For the remainder of fiscal 2010 average cash production costs at the US operations are expected to be approximately US$69 to US$74 per short ton with expected average coal sales price realizations of approximately US$78 to US$83 per short ton.
Conference Call
The Company will be hosting a conference call to discuss those results at 8:00 am (Vancouver) February 10, 2010. To participate in the call, please dial either 647-427-7450 or 1-888-231-8191. For replay access please dial either 416-849-0833 or 1-800-642-1687 and enter passcode 53445170.

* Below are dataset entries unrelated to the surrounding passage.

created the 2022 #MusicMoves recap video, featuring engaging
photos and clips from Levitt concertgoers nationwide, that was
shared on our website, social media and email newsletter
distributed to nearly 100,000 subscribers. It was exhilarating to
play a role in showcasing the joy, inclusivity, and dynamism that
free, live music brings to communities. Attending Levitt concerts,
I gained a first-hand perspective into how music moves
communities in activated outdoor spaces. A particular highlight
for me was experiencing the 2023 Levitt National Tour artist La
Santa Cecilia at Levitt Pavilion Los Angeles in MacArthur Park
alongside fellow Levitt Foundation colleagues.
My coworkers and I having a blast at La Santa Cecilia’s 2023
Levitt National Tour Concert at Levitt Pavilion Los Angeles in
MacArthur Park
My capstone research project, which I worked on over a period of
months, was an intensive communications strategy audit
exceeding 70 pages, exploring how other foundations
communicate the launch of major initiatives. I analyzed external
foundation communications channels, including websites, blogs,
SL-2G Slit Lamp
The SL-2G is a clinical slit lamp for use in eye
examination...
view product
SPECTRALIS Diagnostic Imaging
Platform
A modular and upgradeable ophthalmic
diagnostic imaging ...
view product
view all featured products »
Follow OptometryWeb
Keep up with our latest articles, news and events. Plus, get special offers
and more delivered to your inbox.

The call will be webcast live and will be available at www.westerncoal.com.
About Western
Western is a producer of high quality metallurgical and thermal coal from mines located in northeast British Columbia (Canada) and West Virginia (USA). The mines have the capacity to produce 7 million tonnes per year and have over 20 years of coal reserves. Western also owns a 54.7% interest Energybuild (EBG: AIM) which produces high quality anthracite and thermal coal in South Wales (UK). Other interests owned include a 42% interest in Xtract Energy (XTR: AIM), 20% interest in NEMI Northern Energy & Mining (NNE.A: TSX). The Company is headquartered in Vancouver, BC, Canada, and trades on the AIM and TSX stock exchanges under the symbol "WTN". More information can be found at www.westerncoal.com.

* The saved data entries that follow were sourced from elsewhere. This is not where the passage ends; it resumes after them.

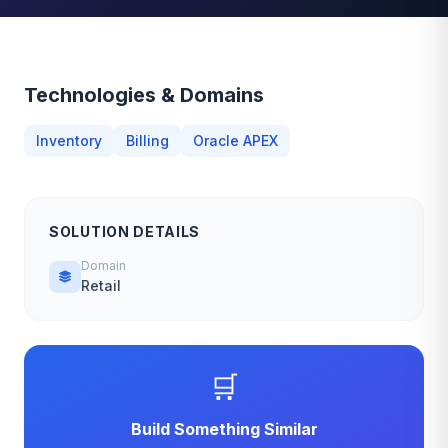
Technologies & Domains
Inventory
Billing
Oracle APEX
SOLUTION DETAILS
Domain
Retail
🛒
Build Something Similar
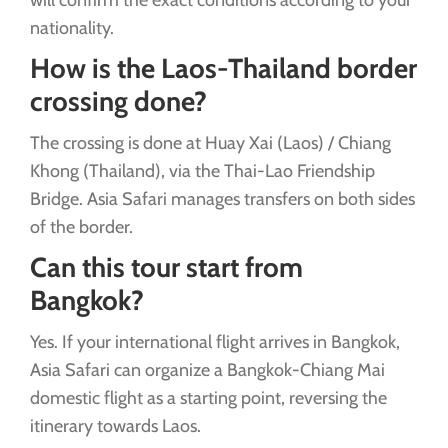
nationality.
How is the Laos-Thailand border
crossing done?
The crossing is done at Huay Xai (Laos) / Chiang
Khong (Thailand), via the Thai-Lao Friendship
Bridge. Asia Safari manages transfers on both sides
of the border.
Can this tour start from
Bangkok?
Yes. If your international flight arrives in Bangkok,
Asia Safari can organize a Bangkok-Chiang Mai
domestic flight as a starting point, reversing the
itinerary towards Laos.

Forward-Looking Information
This release may contain forward-looking statements that may involve risks and uncertainties. Such statements relate to the Company's expectations, intentions, plans and beliefs. As a result, actual future events or results could differ materially from those suggested by the forward-looking statements. Readers are referred to the documents filed by the Company on SEDAR. Such risk factors include, but are not limited to changes in commodity prices; strengths of various economies; the effects of competition and pricing pressures; the oversupply of, or lack of demand for, the Company's products; currency and interest rate fluctuations; various events which could disrupt the Company's construction schedule or operations; the Company's ability to obtain additional funding on favourable terms, if at all; and the Company's ability to anticipate and manage the foregoing factors and risks. Additionally, statements related to the quantity or magnitude of coal deposits are deemed to be forward-looking statements. The reliability of such information is affected by, among other things, uncertainties involving geology of coal deposits; uncertainties of estimates of their size or composition; uncertainties of projections related to costs of production; the possibilities in delays in mining activities; changes in plans with respect to exploration, development projects or capital expenditures; and various other risks including those related to health, safety and environmental matters.